Hamburg. Hamburger können mögliches Fehlverhalten von Beamten per E-Mail oder anonym melden. Polizeigewerkschaft kritisiert Einrichtung.

Der Zeitpunkt war gut gewählt. Nur einen Tag, nachdem bekannt wurde, dass in Nordrhein-Westfalen Polizisten in privaten WhatsApp-Gruppen offenbar rassistische Bilder und Sprüche geteilt hatten, stellten Hamburgs Innensenator Andy Grote (SPD) und Polizeipräsident Ralf Martin Meyer eine neue Stelle für Beschwerden gegen die Hamburger Polizei vor.

Leiter der neuen Abteilung wird der Polizeioberrat Ulf Bettermann-Jennes. Tatsächlich dockt die Beschwerdestelle, für die auch externe Soziologen arbeiten sollen, ziemlich genau an der Problematik an. Nicht nur die Hemmschwelle für Beschwerden über das Verhalten von Polizisten soll bei den Bürgern gesenkt werden. Auch erhofft sich Polizeipräsident Meyer durch „Whistleblower“, wie er sagt, mehr Hinweise auf Fehlentwicklungen aus dem Apparat selbst.

 1998 war in Hamburg die „Polizeikommission“ eingerichtet worden

Tatsächlich dürfte die Einrichtung weniger mit den Vorfällen in Nordrhein-Westfalen, sondern vielmehr mit dem SPD-Koalitionspartner, den Grünen, zu tun haben. Die hatten sich eigentlich einen Polizeibeauftragten gewünscht, der als politische Institution den kritischen externen Blick auf die Polizei hat.
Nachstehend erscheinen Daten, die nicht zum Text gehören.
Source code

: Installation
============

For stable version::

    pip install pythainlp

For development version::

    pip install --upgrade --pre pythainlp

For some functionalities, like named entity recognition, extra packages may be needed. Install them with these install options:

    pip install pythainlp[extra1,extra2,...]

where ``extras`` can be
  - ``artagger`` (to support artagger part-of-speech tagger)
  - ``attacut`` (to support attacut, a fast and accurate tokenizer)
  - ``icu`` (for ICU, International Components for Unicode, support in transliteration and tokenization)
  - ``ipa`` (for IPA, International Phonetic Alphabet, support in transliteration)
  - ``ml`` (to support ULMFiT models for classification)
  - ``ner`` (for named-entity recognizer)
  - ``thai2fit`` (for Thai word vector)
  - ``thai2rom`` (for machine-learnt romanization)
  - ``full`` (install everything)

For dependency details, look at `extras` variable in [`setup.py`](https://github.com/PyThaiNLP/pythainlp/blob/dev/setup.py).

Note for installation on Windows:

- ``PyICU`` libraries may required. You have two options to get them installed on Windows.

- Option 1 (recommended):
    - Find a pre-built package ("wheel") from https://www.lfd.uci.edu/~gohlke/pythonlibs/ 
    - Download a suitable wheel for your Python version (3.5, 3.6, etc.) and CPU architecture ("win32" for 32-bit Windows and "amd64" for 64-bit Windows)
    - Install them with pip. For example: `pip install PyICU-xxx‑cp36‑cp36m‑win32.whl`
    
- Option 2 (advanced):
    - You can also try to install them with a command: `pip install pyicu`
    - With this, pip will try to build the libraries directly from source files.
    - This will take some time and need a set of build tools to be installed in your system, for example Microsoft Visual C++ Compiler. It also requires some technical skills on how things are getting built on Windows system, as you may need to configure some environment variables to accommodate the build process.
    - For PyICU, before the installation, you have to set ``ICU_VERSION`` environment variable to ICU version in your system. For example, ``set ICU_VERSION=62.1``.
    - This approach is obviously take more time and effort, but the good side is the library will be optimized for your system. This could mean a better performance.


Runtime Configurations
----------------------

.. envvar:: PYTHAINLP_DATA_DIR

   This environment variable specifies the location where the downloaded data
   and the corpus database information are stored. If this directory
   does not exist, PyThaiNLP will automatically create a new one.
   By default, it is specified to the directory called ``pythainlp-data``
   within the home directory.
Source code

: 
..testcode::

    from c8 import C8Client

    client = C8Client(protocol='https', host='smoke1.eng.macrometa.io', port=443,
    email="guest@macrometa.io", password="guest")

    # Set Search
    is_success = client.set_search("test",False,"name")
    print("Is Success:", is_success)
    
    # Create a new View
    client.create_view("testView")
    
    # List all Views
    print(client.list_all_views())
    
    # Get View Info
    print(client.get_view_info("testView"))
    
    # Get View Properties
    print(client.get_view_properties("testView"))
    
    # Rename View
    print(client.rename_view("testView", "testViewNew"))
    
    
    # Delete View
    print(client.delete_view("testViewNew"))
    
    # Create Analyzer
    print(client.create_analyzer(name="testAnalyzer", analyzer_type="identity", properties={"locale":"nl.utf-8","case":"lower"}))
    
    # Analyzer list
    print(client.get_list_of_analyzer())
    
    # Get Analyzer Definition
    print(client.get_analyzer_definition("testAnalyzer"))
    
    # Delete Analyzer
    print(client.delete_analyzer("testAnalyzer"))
Das hatte es schon einmal gegeben. 1998 war in Hamburg die „Polizeikommission“ eingerichtet worden, die wenig bewirkte und schließlich 2001 nach dem Regierungswechsel sang- und klanglos wieder aufgelöst wurde.

Die Einrichtung der neuen Dienststelle solle Grüne und Polizei beschwichtigen. Senator Grote formuliert das so: „Ich glaube, dass eine moderne Polizei den Anspruch hat, mit Vorwürfen so umzugehen, dass es dafür keine externe Stelle braucht.“

Kritik von Polizeigewerkschaft

Die Deutsche Polizeigewerkschaft (DPolG) kritisierte die Einrichtung, die irgendwo in Hamburg auf „neutralem Boden“ eingerichtet werden soll und die per E-Mail oder sogar anonym erreichbar ist, als – so Thomas Jungfer, stellvertretender Landesvorsitzender der Gewerkschaft – „aufgebläht, überbordend, kostenintensiv“.

Jungfer weiter: „Wir sperren uns nicht gegen eine Beschwerdestelle.“ Aber es gebe bereits die Möglichkeit für Bürger, sich über Fehlverhalten von Polizisten zu beschweren und gegen Beamte Anzeige zu stellen.

Im ersten Halbjahr 2020 gab es 323 Beschwerden gegen die Polizei. Drei von ihnen wegen Rassismus. Nicht alle Fälle sind abschließend geklärt. Die drei Rassismusvorwürfe hätten sich als unbegründet erwiesen, hieß es.